**Description of the task**
Which lines in the listing below contain the word "nearest"? Copy each of them.

**Stored data**
━━━━━━
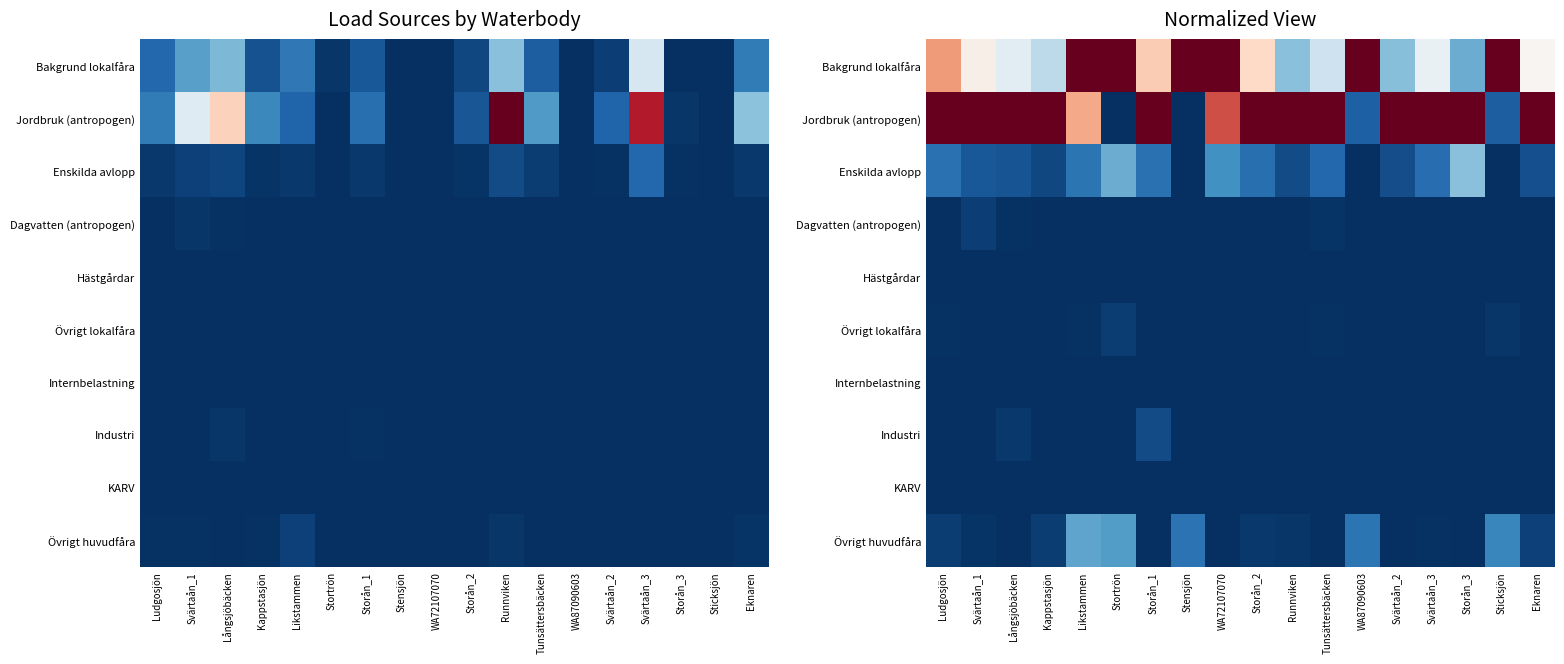

Is the value of Övrigt lokalfåra at Sticksjön greater than the value of Enskilda avlopp at Eknaren?

No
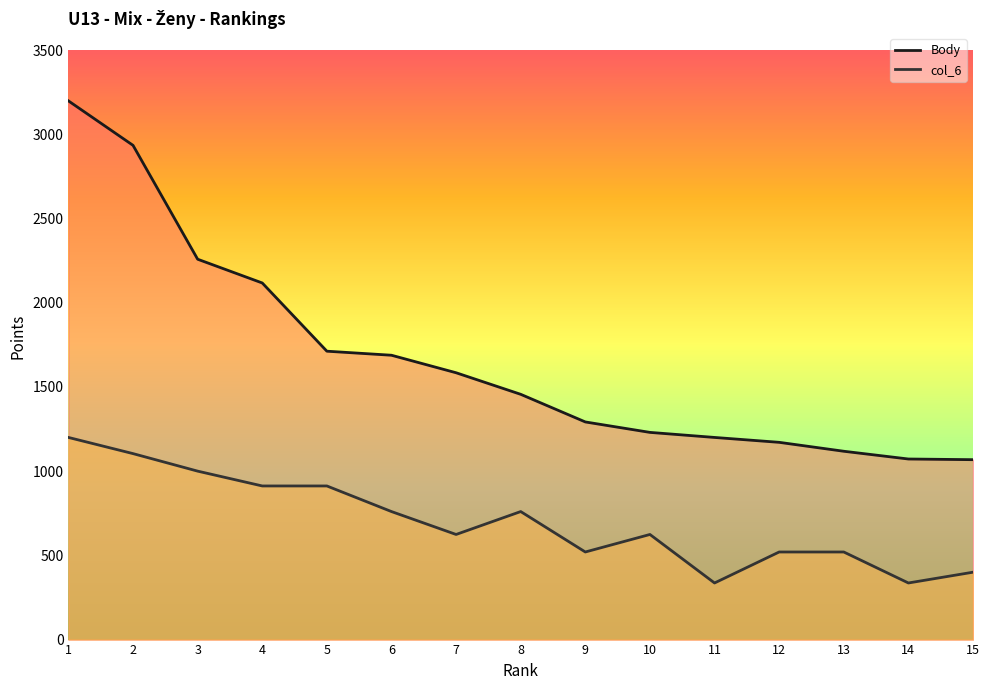

Which series changed the most between 3 and 13?

Body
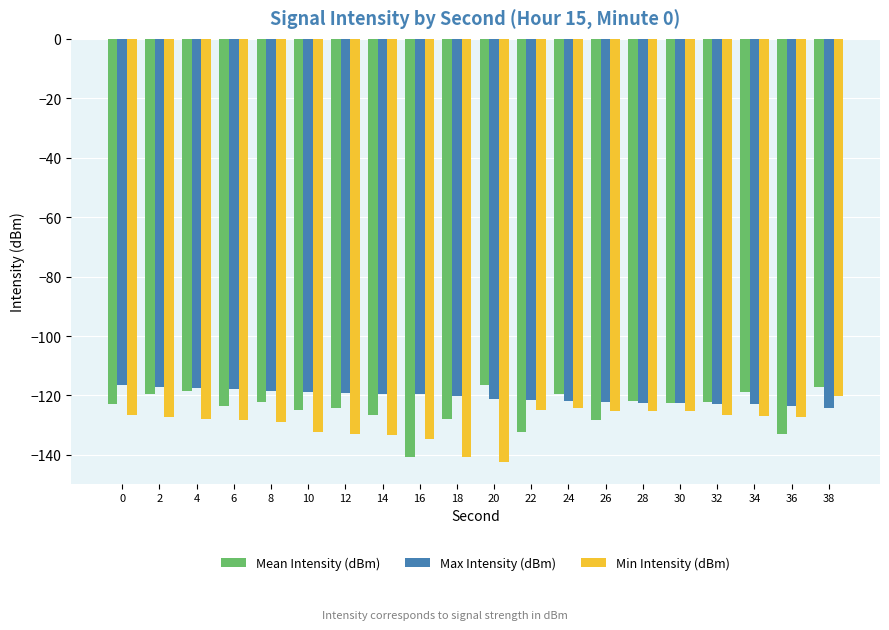

What is the sum of the Min Intensity (dBm) values at 16 and 18?

-275.4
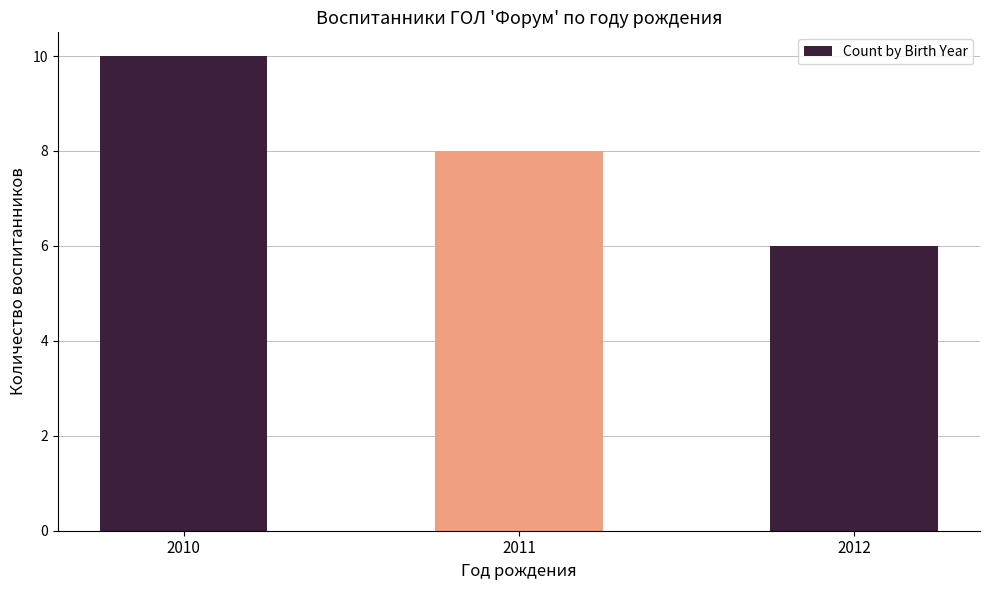

Where is the data nearest to the value 8?

2011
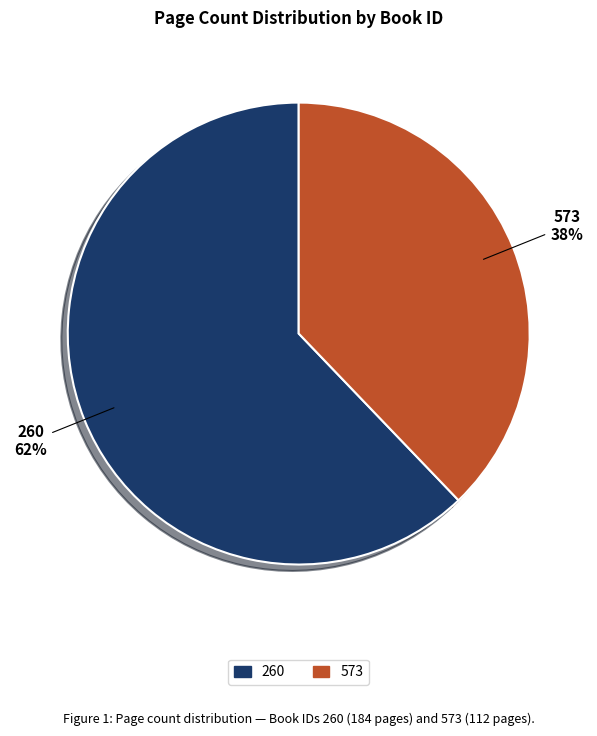

To the nearest percent, what portion does 260 represent?

62%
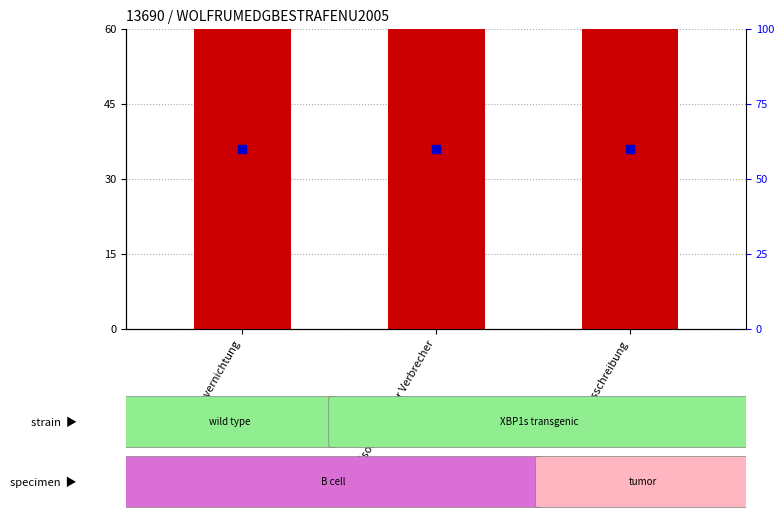

Which series has the largest Y range (max minus min)?

count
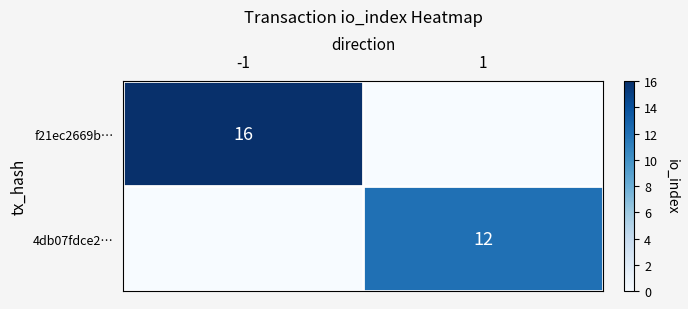

Is the value of 4db07fdce2… at 1 greater than the value of f21ec2669b… at -1?

No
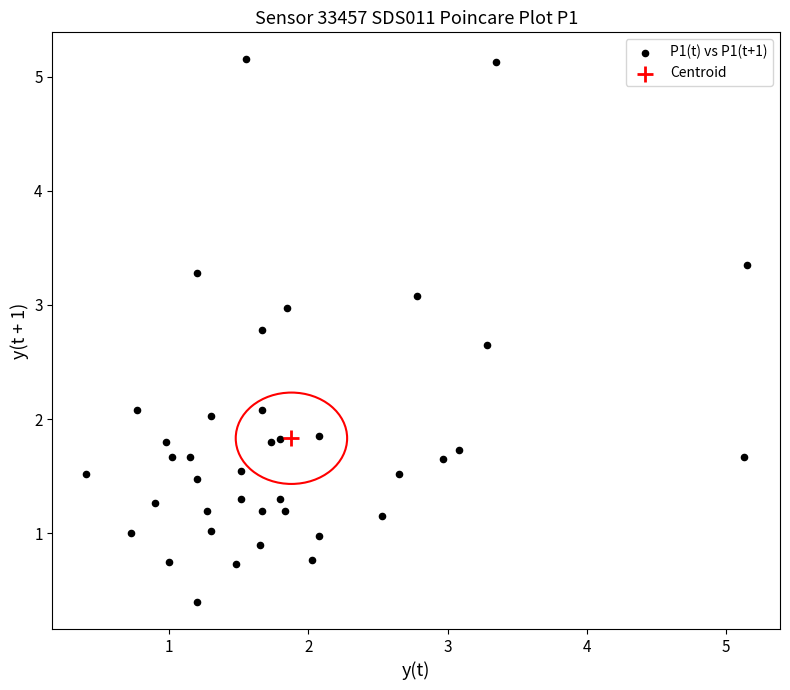

What are all the series names shown in the legend?

P1(t) vs P1(t+1), Centroid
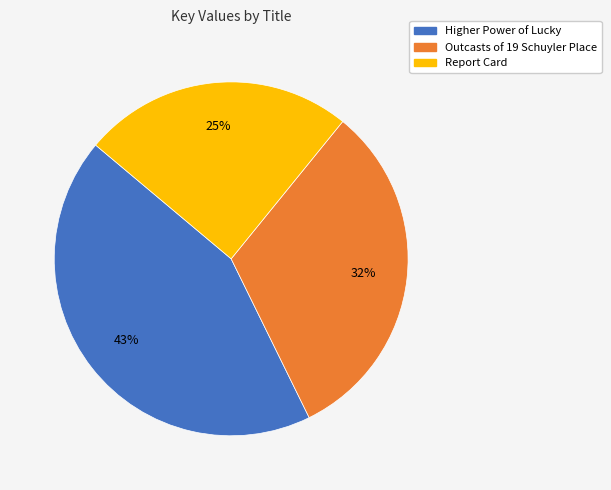

Approximately how many times larger is the value at Report Card compared to Outcasts of 19 Schuyler Place?

0.8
━━━━━━
**Response to this task**
Where is the data nearest to the value 8?
To the nearest percent, what portion does 260 represent?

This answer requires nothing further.